Laws governing defamation vary by state, but they generally require proof that a defendant made a false statement of fact about the plaintiff and that the statement caused the plaintiff harm. The laws generally require that when a defamation claim involves a public figure such as Nunes, there must be proof that the statement was made with actual malice, meaning a defendant knew the statement was false or recklessly disregarded its falsity.

The trial judge, nominated by former President Donald Trump, tossed Nunes’ conspiracy theory-laden suit because it was the legal equivalent of a lead balloon. The judge dismissed the case with prejudice, meaning Nunes is prevented from re-filing his claims. We can take that to mean the judge looked at Nunes’ claim and concluded there was no “there there.” If a judge thinks a plaintiff might be able to come forward with additional facts or theories to prove a case, then that complaint will not be dismissed with prejudice. If you’re wondering what it looks like when a judge slaughters someone’s case, take a gander at this 2020 decision.

Nunes, unhappy with the trial court’s decision, appealed to the 8th Circuit Court of Appeals where, unfortunately, a three-judge panel recently brought the case back from the dead. The judges, all appointed by Republican presidents, concluded that when Lizza tweeted a link to the 2018 article months after Nunes sued him, that tweet could be viewed as “republication” of the article and could give rise to a claim of defamation.

How can tweeting an article that is not defamatory give rise to a claim for defamation? Why was this loser of a case resurrected?
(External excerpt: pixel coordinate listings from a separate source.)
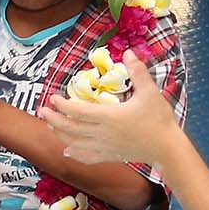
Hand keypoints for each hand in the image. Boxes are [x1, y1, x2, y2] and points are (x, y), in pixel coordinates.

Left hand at [40, 56, 178, 163]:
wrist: (167, 148)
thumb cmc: (159, 119)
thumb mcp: (150, 92)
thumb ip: (138, 72)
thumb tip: (129, 52)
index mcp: (109, 116)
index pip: (78, 111)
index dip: (62, 105)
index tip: (52, 97)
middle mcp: (102, 133)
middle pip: (70, 128)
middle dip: (53, 119)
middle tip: (41, 111)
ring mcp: (105, 147)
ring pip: (75, 143)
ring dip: (59, 134)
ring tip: (49, 125)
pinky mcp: (110, 156)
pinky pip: (87, 157)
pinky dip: (74, 153)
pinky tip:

The court found that because Lizza had been sued for defamation and knew Nunes denied knowing of any undocumented workers on his family’s farm, Lizza could have acted with “actual malice.”

If all the legal problems in this ruling were in a suitcase, we’d be unpacking for days. First, it is not clear why the judges assumed that being sued would make Lizza think his reporting was or might have been false. Being sued by Nunes would only make Lizza aware that he was being sued by Nunes (who is no stranger to filing unsuccessful defamation cases), no more, no less. Second, retweets have not, and should not, be considered republication for purposes of defamation law. One can imagine the proverbial floodgates of litigation would be thrown open if merely linking to an article after it is subject to a defamation suit could give rise to a defamation claim. Third, when we evaluate a defamation claim, in part we judge the state of mind of the person who made the statement at the time they made the statement, not after they have been sued or circumstances have changed.
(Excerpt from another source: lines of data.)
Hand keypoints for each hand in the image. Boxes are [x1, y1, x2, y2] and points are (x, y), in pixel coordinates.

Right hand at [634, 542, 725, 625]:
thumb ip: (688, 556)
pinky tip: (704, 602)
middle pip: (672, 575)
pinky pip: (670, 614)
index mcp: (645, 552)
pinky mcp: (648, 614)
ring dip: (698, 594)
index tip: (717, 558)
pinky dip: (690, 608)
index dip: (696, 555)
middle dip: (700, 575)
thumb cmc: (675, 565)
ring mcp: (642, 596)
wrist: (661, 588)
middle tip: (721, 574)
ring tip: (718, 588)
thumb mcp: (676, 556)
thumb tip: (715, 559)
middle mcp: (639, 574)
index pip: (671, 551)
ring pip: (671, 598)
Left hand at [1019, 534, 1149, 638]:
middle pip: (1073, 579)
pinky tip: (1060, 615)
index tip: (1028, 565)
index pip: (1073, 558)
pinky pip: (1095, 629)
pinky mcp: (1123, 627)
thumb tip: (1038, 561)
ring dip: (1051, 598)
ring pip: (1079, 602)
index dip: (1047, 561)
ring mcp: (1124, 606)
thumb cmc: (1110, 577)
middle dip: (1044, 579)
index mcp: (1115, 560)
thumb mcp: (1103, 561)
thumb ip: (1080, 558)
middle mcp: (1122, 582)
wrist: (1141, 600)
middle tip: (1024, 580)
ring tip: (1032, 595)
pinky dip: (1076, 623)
If all the legal problems in this ruling were in a suitcase, we’d be unpacking for days.

If the 8th Circuit’s ruling is allowed to stand, it spells bad news for reporters who use social media and, perhaps more broadly, for social media users in general. It is not illogical to conclude that the court’s ruling could extend to allowing defamation suits against social media users who retweet articles that they know are the subject of defamation suits. Nor is it illogical to imagine thin-skinned politicians taking that as an opportunity to chill the speech of their critics.

Lizza and Hearst have asked that the entire 8th Circuit reconsider the three-judge panel’s ruling. Almost three dozen news organizations filed an amicus brief, supporting that request. If the 8th Circuit does not correct this ruling, reporters, and perhaps many other social media users, could face the threat of frivolous lawsuits. Lizza and Hearst have the resources to defend themselves. That is not true of every reporter or everybody who tweets.

If the 8th Circuit does not reverse course, then we, the public, are the losers. The 8th Circuit’s decision to resurrect Nunes’ case could have a chilling effect on discourse, particularly discourse surrounding lawsuit-happy politicians who have a motive to chill uncomplimentary speech. Let’s remember, the role of the press is to help inform us and hold our elected officials accountable. The last thing we need is courts giving cover to politicians attempting to silence reporters or critics with costly defamation suits.